Interferon regulatory factors (IRFs) are essential for transcription of interferons (IFNs), interferon-stimulated genes (ISGs), and pro-inflammatory cytokines. We profile the transcriptome of human monocyte THP1 cells challenged with cGAMP, LPS, or IFNB1 protein as a function of knockout (KO) or overexpression (OE) of IRFs or KO of IFNAR2. We define distinct gene expression groups, reflecting the transcription factors responsible for their induction including subgroups activated by more than one pathway or feed-forward regulation.
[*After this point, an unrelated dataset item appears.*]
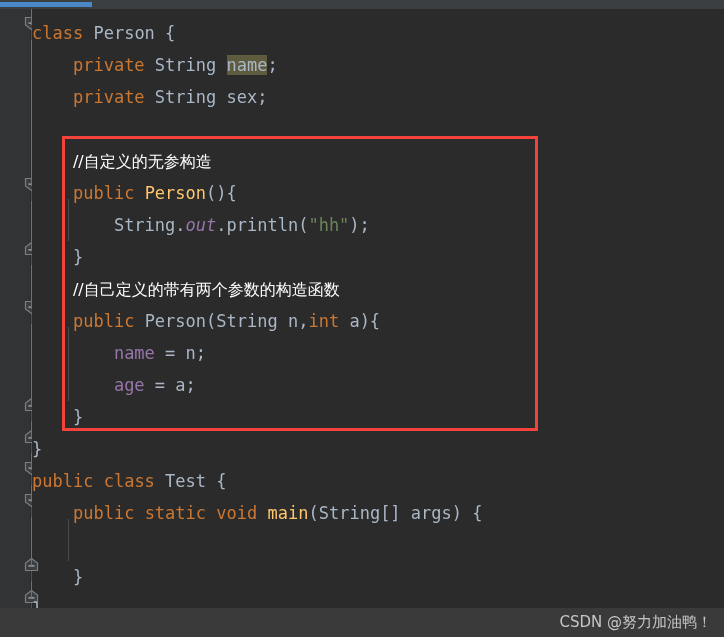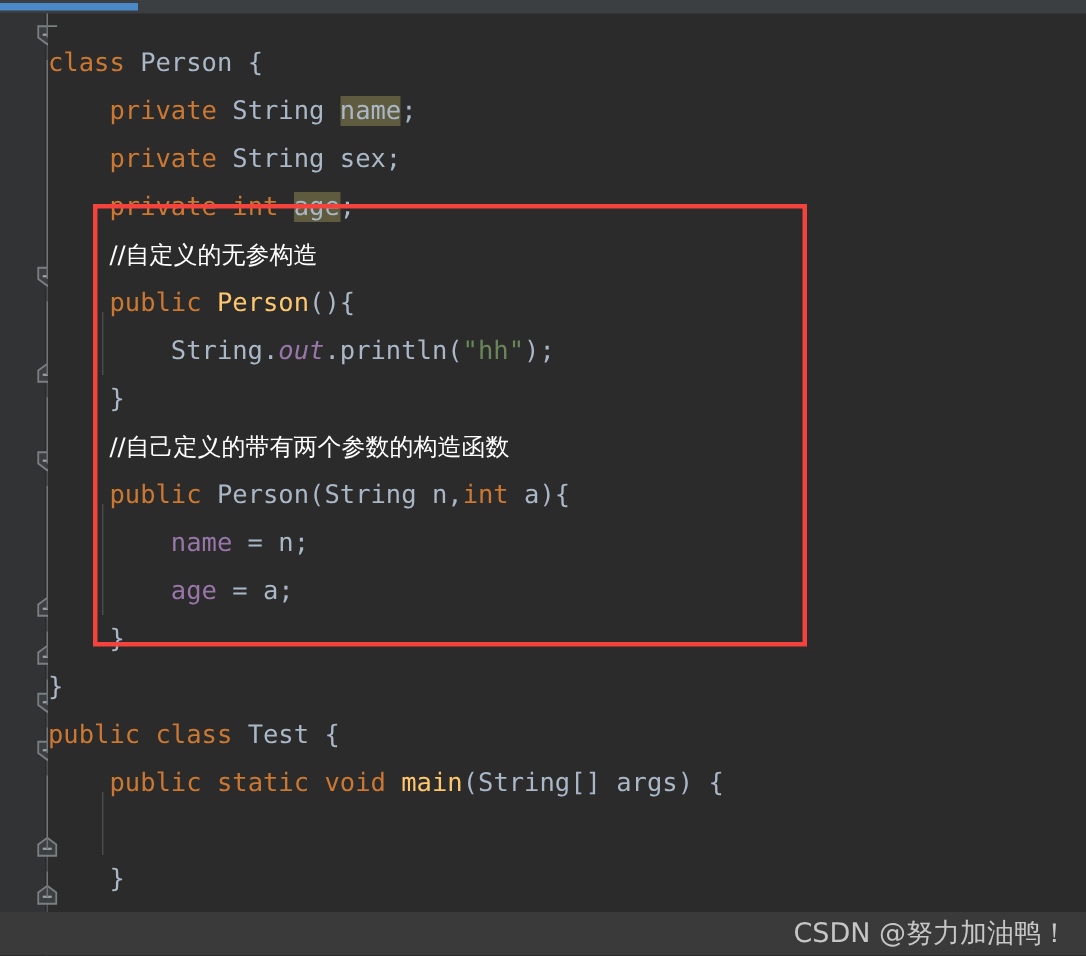"class Person {" #editor { top: 18px -> 9px }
We compare IRF3- and IRF7-induced gene signatures and note the strong direct induction of a subset of antiviral-acting ISGs by IRF3 or IRF7. LPS treatment induces NF-κB responses in monocyte and macrophage state cells, however, IFNs and ISGs are only co-induced in the macrophage state requiring IRF3. IRF1, IRF2, IRF5, and IRF8 are largely dispensable for IFN-stimulated or innate-immune-mediated gene induction. This study provides a valuable resource for dissecting complex inflammatory gene signatures and their underlying transcription factors thereby anticipating the effects of selectively drugging the underlying pathways.